Point 4 stops far short of envisaging a full-fledged political role for the European Union and the United States in the settlement. It excludes Moldova’s neighbor and next-of-kin Romania, even as Kyiv justifies its own role by citing geographic proximity and concern for the Ukrainian minority. Point 5 would significantly improve on the existing situation; but the OSCE is too discredited by its 12-year track record, and too dependent now on Russia for its sheer survival, to sponsor such a mission in Transnistria. Point 5 initially envisaged (and the Ukrainian side also mentioned verbally) the possibility of deploying a 600-strong Ukrainian battalion to Transnistria.

Points 6 and 7 seem to envisage only sporadic monitoring (short of intrusive inspections), without an actual monitoring mechanism. Implementation seems subject to Transnistria authorities’ consent (fully so for the military factories, partly so for customs). No reference is made to Russia’s vast arsenals, though they are as likely as “Transnistrian” factories to feed the illegal arms trade.

Point 7 ignores Moldova’s lawful customs authority.
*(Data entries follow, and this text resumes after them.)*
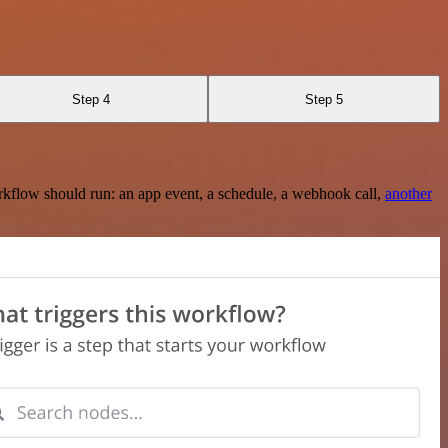
Step 4
Step 5
rkflow should run: an app event, a schedule, a webhook call,
another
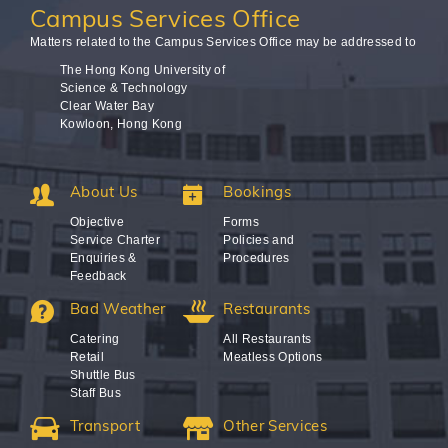
Campus
Services Office
Matters related to the Campus Services Office may be addressed to
The Hong Kong University of
Science & Technology
Clear Water Bay
Kowloon, Hong Kong
About Us
Bookings
Objective
Forms
Service Charter
Policies and
Enquiries &
Procedures
Feedback
Bad Weather
Restaurants
Catering
All Restaurants
Retail
Meatless Options
Shuttle Bus
Staff Bus
Transport
Other Services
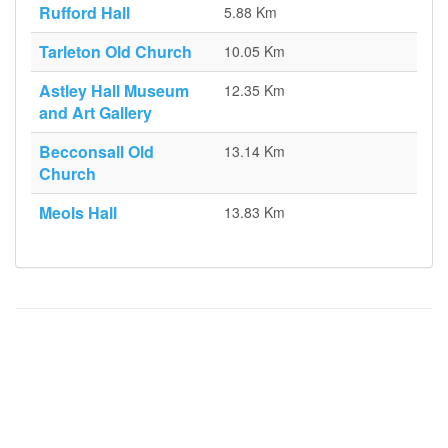
Rufford Hall
5.88 Km
Tarleton Old Church
10.05 Km
Astley Hall Museum
12.35 Km
and Art Gallery
Becconsall Old
13.14 Km
Church
Meols Hall
13.83 Km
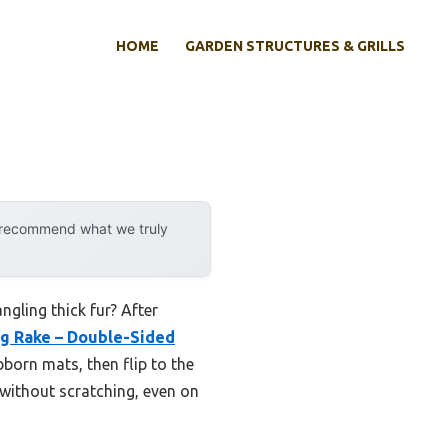
HOME
GARDEN STRUCTURES & GRILLS
y recommend what we truly
gling thick fur? After
g Rake – Double-Sided
bborn mats, then flip to the
 without scratching, even on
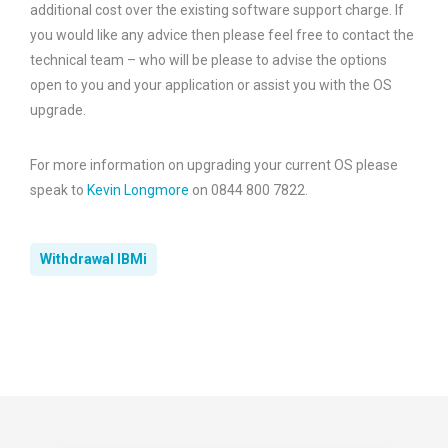
additional cost over the existing software support charge. If
you would like any advice then please feel free to contact the
technical team – who will be please to advise the options
open to you and your application or assist you with the OS
upgrade.
For more information on upgrading your current OS please
speak to
Kevin Longmore
on 0844 800 7822.
Withdrawal IBMi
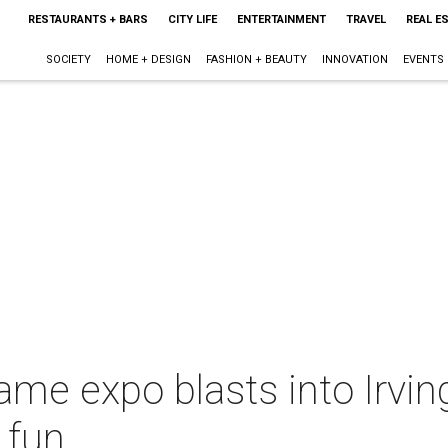
RESTAURANTS + BARS
CITY LIFE
ENTERTAINMENT
TRAVEL
REAL E
SOCIETY
HOME + DESIGN
FASHION + BEAUTY
INNOVATION
EVENTS
me expo blasts into Irving
 fun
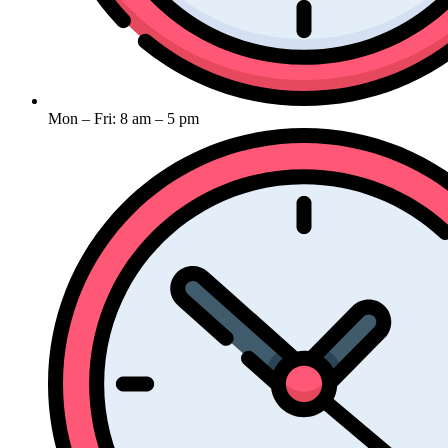
Mon – Fri: 8 am – 5 pm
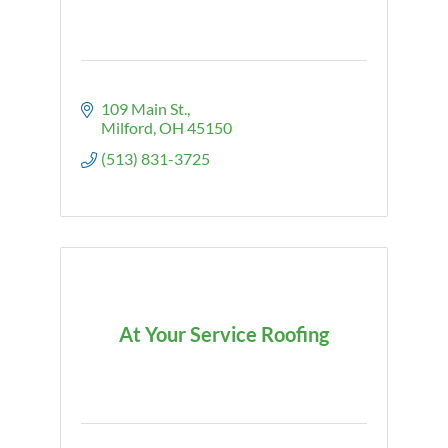
109 Main St.
Milford
OH
45150
(513) 831-3725
At Your Service Roofing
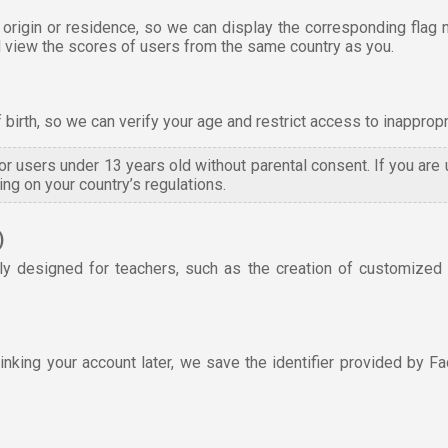
 origin or residence, so we can display the corresponding flag 
and view the scores of users from the same country as you.
f birth, so we can verify your age and restrict access to inappropr
 for users under 13 years old without parental consent. If you are
ng on your country’s regulations.
)
ly designed for teachers, such as the creation of customized e
king your account later, we save the identifier provided by Fa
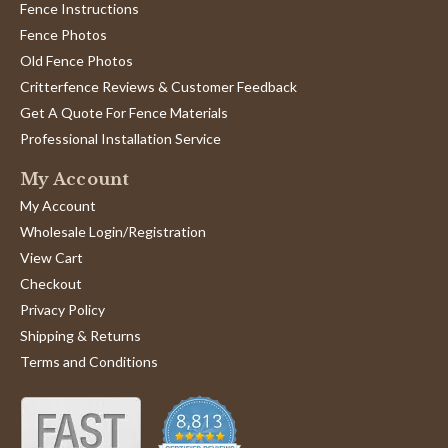
Fence Instructions
Fence Photos
Old Fence Photos
Critterfence Reviews & Customer Feedback
Get A Quote For Fence Materials
Professional Installation Service
My Account
My Account
Wholesale Login/Registration
View Cart
Checkout
Privacy Policy
Shipping & Returns
Terms and Conditions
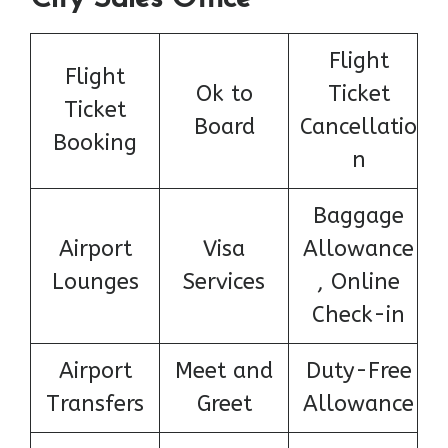
Flight
Flight
Ok to
Ticket
Ticket
Board
Cancellatio
Booking
n
Baggage
Airport
Visa
Allowance
Lounges
Services
, Online
Check-in
Airport
Meet and
Duty-Free
Transfers
Greet
Allowance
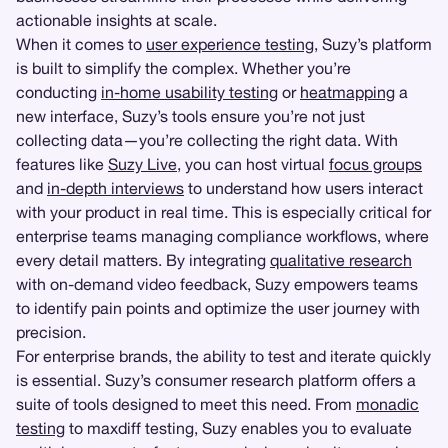
actionable insights at scale.
When it comes to
user experience testing
, Suzy’s platform
is built to simplify the complex. Whether you’re
conducting
in-home usability testing
or
heatmapping
a
new interface, Suzy’s tools ensure you’re not just
collecting data—you’re collecting the right data. With
features like
Suzy Live
, you can host virtual
focus groups
and
in-depth interviews
to understand how users interact
with your product in real time. This is especially critical for
enterprise teams managing compliance workflows, where
every detail matters. By integrating
qualitative research
with on-demand video feedback, Suzy empowers teams
to identify pain points and optimize the user journey with
precision.
For enterprise brands, the ability to test and iterate quickly
is essential. Suzy’s consumer research platform offers a
suite of tools designed to meet this need. From
monadic
testing
to maxdiff testing, Suzy enables you to evaluate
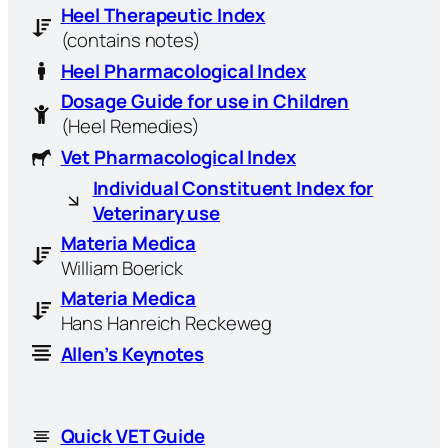
Heel Therapeutic Index
(contains notes)
Heel Pharmacological Index
Dosage Guide for use in Children
(Heel Remedies)
Vet Pharmacological Index
Individual Constituent Index for
Veterinary use
Materia Medica
William Boerick
Materia Medica
Hans Hanreich Reckeweg
Allen’s Keynotes
Quick VET Guide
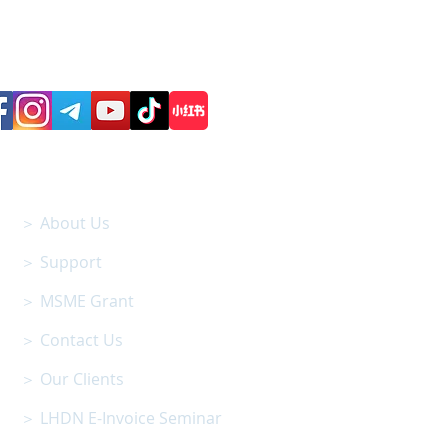
Follow us on Social Media
SITEMAP
＞ About Us
＞ Support
＞ MSME Grant
＞ Contact Us
＞ Our Clients
＞ LHDN E-Invoice Seminar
The proposed “short-term monitoring” and “checking” would not stop the illicit trade through “Europe’s largest black hole.” It would allow Transnistria to continue massively exporting and re-exporting goods, subject only to “checking” (presumably for arms and drugs). The proposed sequencing — political solution at the outset, customs measures at the end of the process — would maintain Tiraspol’s bargaining power, instead of weakening it through serious border controls and proceeding only afterward to the political stage.

The European Union has been asking Ukraine since 2001 to close the black hole on that border. The Kuchma regime refused or eschewed the EU’s demarches. Many suspected at the time — and some in the new Ukrainian authorities are certain — that corrupt officials in the Odessa oblast and in Kyiv took their cut from Transnistria’s illicit trade, which also created political complicities that persist between Tiraspol and elements in Ukraine’s authorities. Initially, the new leadership in Kyiv declared that it was prepared to stop the illicit trade on that border. It briefly introduced some restrictions, but lifted them in March, when Poroshenko’s Council took over the lead role on the Transnistria issue from the Foreign Affairs Ministry.